----- ESTRATTO DEL DOCUMENTO

Con questo approfondimento provo ad evidenziare come si dovrebbe presentare correttamente la SCIA edilizia al comune, dopo le novità inserite nell’art. 19 legge 241/1990, come modificato dal d.l. 70/2011 (decreto legge sviluppo), in vigore dal 14 maggio 2011.

Ricordo che con un precedente approfondimento, pubblicato su EdiliziaUrbanistica il 23 maggio 2011 “La Scia edilizia dopo il decreto legge sviluppo“, ho chiarito le novità del decreto legge sviluppo, che ha stabilito espressamente che la segnalazione certificata di inizio attività (SCIA) va a sostituire la dichiarazione di inizio attività (DIA) edilizia.

 

Ricognizione degli interventi e dei titoli abilitativi

Innanzitutto i comuni devono fare una corretta ricognizione degli interventi edilizi, per definire bene i relativi titoli abilitativi, a cui sono soggetti.

----------
----- DATI

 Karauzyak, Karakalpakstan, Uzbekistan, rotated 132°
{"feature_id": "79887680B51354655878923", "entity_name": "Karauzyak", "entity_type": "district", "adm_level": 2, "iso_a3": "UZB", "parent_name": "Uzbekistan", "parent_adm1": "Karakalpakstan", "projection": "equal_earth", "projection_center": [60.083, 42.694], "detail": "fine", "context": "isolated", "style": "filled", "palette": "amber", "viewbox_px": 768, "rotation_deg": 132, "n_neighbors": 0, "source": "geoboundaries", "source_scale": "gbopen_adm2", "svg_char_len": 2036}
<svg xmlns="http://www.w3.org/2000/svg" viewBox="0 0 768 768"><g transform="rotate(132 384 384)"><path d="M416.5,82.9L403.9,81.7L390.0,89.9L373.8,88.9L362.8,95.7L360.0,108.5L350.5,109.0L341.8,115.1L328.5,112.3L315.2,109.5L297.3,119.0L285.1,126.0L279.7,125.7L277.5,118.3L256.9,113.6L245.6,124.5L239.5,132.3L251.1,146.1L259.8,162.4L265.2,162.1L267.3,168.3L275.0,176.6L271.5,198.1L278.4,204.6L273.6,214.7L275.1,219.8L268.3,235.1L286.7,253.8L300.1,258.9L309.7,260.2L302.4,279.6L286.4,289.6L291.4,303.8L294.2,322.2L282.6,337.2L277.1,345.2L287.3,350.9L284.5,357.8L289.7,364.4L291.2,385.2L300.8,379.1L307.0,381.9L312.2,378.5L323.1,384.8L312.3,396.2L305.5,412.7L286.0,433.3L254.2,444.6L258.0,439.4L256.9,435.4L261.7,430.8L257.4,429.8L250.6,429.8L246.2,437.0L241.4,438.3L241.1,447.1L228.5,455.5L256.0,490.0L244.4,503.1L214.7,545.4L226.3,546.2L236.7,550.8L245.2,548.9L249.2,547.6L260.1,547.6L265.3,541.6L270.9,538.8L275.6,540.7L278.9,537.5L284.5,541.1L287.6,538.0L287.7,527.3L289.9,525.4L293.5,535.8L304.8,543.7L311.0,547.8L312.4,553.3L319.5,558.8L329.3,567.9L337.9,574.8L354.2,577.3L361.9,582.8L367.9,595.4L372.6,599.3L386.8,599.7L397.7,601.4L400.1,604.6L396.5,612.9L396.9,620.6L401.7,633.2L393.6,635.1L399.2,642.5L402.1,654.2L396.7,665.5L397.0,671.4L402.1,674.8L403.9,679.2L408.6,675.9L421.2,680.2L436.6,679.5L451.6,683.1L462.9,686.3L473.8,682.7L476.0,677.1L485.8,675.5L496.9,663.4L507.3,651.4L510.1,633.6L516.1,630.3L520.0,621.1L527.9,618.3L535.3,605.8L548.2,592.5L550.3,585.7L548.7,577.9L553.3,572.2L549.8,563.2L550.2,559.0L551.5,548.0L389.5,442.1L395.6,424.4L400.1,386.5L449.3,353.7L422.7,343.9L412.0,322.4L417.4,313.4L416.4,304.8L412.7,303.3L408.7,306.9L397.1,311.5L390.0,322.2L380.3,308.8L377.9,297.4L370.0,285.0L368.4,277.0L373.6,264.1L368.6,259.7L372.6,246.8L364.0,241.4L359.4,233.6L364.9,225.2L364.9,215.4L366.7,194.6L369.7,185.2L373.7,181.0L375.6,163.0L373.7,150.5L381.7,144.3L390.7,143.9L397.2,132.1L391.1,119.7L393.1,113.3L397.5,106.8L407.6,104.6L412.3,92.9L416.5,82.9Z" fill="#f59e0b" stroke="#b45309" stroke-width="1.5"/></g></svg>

----------

- CONSEGNA A
Ricopia fedelmente un passo dell'estratto sulla SCIA edilizia: parti dalle parole "Ricordo che con" e fermati dopo "attività (DIA) edilizia.".
- CONSEGNA B
Prosegui l'estratto sulla SCIA edilizia, riprendendo subito dopo la sua ultima frase.

- RISPOSTA SCRITTA A
Ricordo che con un precedente approfondimento, pubblicato su EdiliziaUrbanistica il 23 maggio 2011 “La Scia edilizia dopo il decreto legge sviluppo“, ho chiarito le novità del decreto legge sviluppo, che ha stabilito espressamente che la segnalazione certificata di inizio attività (SCIA) va a sostituire la dichiarazione di inizio attività (DIA) edilizia.

- RISPOSTA SCRITTA B
In questo momento storico, la difficoltà maggiore è riuscire a coordinare le diverse leggi che sussistono sulla materia, cercando di interpretare bene cosa si applica dei principi dettati a livello nazionale e cosa invece si applica della disciplina regionale, là dove questa è stata emanata, come per esempio, in Emilia Romagna, dove abbiamo due leggi regionali sull’edilizia, mi riferisco alla l.r. 31/2002 e la l.r. 23/2004.

Ecco, per comprendere quali titoli abilitativi siano vigenti, bisogna combinare le fonti innanzitutto con l’art. 6 del DPR 380/2001 che ha introdotto, come nuovi titoli, la comunicazione di inizio lavori semplice e la comunicazione di inizio lavori asseverata, con una filosofia, molto simile a quella della SCIA, in quanto il privato si premunisce di atti autorizzativi, assensi, pareri, autocertificazioni e li allega al progetto, che pertanto non soggiace più a nessun periodo di istruttoria precedente all’efficacia del titolo stesso.

Quindi, innanzi tutto occorre fare un elenco degli interventi che sono assoggettati alle comunicazioni definite nell’art. 6 DPR 380/2001 e detti interventi sono individuati dall’articolo stesso.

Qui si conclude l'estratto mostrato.